Quantitative mapping of force-pCa curves to whole-heart contraction and relaxation

Abstract

The force-pCa (F-pCa) curve is used to characterize steady-state contractile properties of cardiac muscle cells in different physiological, pathological and pharmacological conditions. This provides a reduced preparation in which to isolate sarcomere mechanisms. However, it is unclear how changes in the F-pCa curve impact emergent whole-heart mechanics quantitatively. We study the link between sarcomere and whole-heart function using a multiscale mathematical model of rat biventricular mechanics that describes sarcomere, tissue, anatomy, preload and afterload properties quantitatively.

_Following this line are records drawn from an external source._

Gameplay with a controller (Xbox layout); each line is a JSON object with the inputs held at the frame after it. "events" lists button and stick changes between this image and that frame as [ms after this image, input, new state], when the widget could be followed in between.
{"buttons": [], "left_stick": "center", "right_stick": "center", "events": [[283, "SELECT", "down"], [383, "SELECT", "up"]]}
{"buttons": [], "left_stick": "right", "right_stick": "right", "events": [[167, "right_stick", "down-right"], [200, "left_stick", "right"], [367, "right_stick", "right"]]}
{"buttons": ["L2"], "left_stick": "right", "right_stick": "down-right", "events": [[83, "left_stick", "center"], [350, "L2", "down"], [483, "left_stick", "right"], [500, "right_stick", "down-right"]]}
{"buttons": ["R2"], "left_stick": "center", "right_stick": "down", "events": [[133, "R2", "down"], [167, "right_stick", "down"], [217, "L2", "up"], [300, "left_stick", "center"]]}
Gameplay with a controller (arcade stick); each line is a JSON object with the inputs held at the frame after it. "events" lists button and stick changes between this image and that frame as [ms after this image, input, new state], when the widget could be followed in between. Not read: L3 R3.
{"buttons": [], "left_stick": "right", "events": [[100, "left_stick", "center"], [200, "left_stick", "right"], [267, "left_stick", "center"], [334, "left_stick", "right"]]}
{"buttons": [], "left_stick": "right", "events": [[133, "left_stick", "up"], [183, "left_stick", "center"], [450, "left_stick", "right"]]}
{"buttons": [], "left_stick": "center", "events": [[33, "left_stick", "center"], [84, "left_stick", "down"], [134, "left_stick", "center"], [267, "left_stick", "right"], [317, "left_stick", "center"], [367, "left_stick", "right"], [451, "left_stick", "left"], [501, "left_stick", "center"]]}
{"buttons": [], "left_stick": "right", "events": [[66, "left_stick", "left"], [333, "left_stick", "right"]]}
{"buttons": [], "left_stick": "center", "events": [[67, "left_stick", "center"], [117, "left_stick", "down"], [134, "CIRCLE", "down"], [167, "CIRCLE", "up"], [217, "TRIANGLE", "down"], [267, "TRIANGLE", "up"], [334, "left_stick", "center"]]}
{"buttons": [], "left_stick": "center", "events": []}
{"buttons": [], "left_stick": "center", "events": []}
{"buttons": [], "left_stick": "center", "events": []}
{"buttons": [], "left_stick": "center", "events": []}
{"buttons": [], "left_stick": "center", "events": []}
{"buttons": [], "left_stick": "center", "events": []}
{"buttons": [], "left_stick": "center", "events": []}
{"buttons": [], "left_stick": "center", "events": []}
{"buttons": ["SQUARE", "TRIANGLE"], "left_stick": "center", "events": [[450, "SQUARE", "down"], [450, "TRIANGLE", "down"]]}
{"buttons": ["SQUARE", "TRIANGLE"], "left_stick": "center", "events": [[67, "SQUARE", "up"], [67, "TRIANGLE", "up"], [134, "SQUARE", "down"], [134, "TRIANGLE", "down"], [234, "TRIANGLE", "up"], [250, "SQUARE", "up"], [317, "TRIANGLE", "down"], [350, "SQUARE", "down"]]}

We first map individual cell-level changes in sarcomere-regulating parameters to organ-level changes in the left ventricular function described by pressure-volume loop characteristics (e.g. end-diastolic and end-systolic volumes, ejection fraction and isovolumetric relaxation time). We next map changes in the sarcomere-regulating parameters to changes in the F-pCa curve. We demonstrate that a change in the F-pCa curve can be caused by multiple different changes in sarcomere properties. We demonstrate that changes in sarcomere properties cause non-linear and, importantly, non-monotonic changes in left ventricular function. As a result, a change in sarcomere properties yielding changes in the F-pCa curve that improve contractility does not guarantee an improvement in whole-heart function. Likewise, a desired change in whole-heart function (i.e. ejection fraction or relaxation time) is not caused by a unique shift in the F-pCa curve. Changes in the F-pCa curve alone cannot be used to predict the impact of a compound on whole-heart function. KEY POINTS: The force-pCa (F-pCa) curve is used to assess myofilament calcium sensitivity after pharmacological modulation and to infer pharmacological effects on whole-heart function. We demonstrate that there is a non-unique mapping from changes in F-pCa curves to changes in left ventricular (LV) function. The effect of changes in F-pCa on LV function depend on the state of the heart and could be different for different pathological conditions. Screening of compounds to impact whole-heart function by F-pCa should be combined with active tension and calcium transient measurements to predict better how changes in muscle function will impact whole-heart physiology.

Keywords: Hill coefficient; force-calcium; force-pCa; left ventricular myocyte; pCa50; pCa50 shift; sarcomere modulators; steady-state force.